SIEVE: Sample-Efficient Parametric Learning from Natural Language

arXiv cs.LG / 4/6/2026

📰 NewsSignals & Early TrendsIdeas & Deep AnalysisModels & Research

Key Points

  • SIEVE is a new approach for sample-efficient parametric learning that adapts language models using natural-language context while updating model weights rather than relying only on prompts.
  • The method uses SIEVE-GEN, a synthetic data generation pipeline that decomposes context to generate higher-quality rollouts by pairing synthetic queries with only the relevant parts of context.
  • SIEVE then applies context distillation to internalize the (decomposed) context into the model, aiming to reduce the amount of query examples needed for learning.
  • In evaluations on reasoning tasks where context is essential—such as custom domains, RuleArena, and Machine Translation from One Book—SIEVE achieves better performance than prior context distillation methods with as few as three query examples.

Abstract

Natural language context-such as instructions, knowledge, or feedback-contains rich signal for adapting language models. While in-context learning provides adaptation via the prompt, parametric learning persists into model weights and can improve performance further, though is data hungry and heavily relies on either high-quality traces or automated verifiers.
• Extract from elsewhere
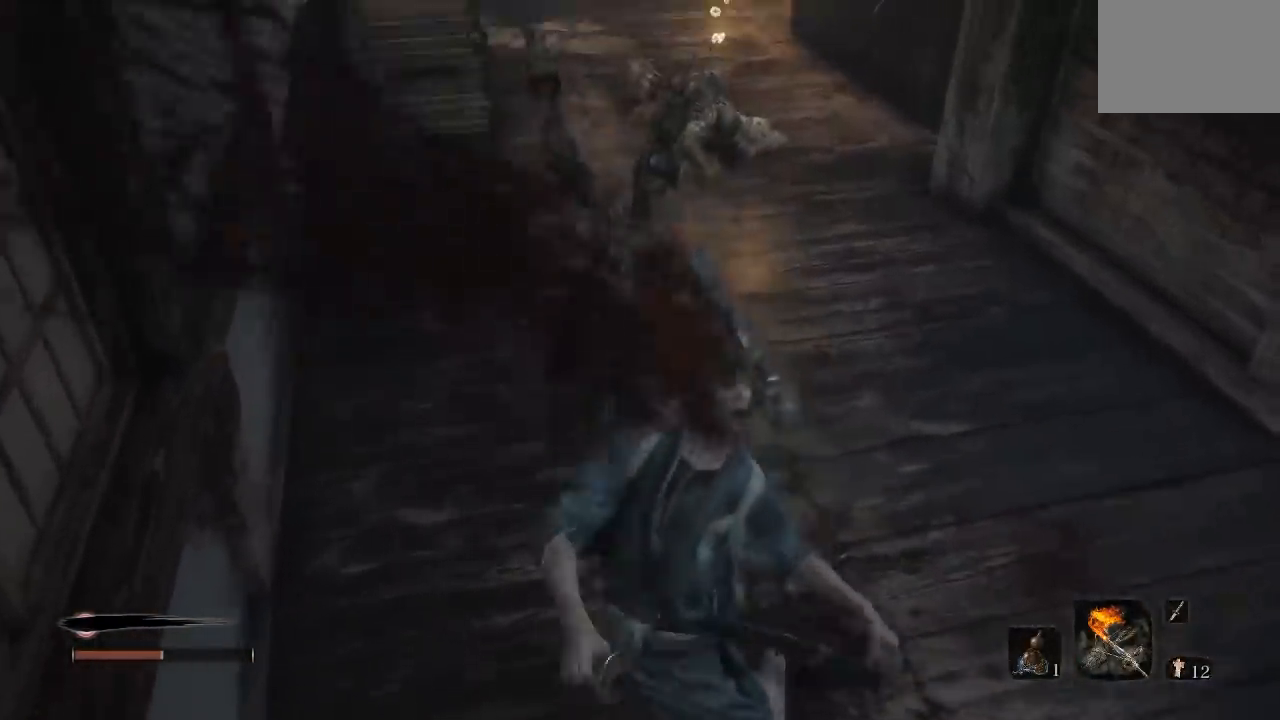
{"dt_ms": 1000, "buttons": [], "left_stick": "center", "right_stick": "center", "button_events": []}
We propose SIEVE, a method for sample-efficient parametric learning from natural language context that requires as few as three query examples. SIEVE uses a novel synthetic data generation pipeline, SIEVE-GEN, that leverages the insight that context is decomposable. Decomposing context allows us to generate higher quality rollouts by pairing synthetic queries with only the applicable context rather than the entirety, then using context distillation to internalize context into the model. We evaluate in reasoning settings where context is necessary, including custom domains and the RuleArena and Machine Translation from One Book tasks. Our results show that SIEVE outperforms prior context distillation methods using just three query examples, demonstrating how to achieve sample-efficient parametric learning from natural language.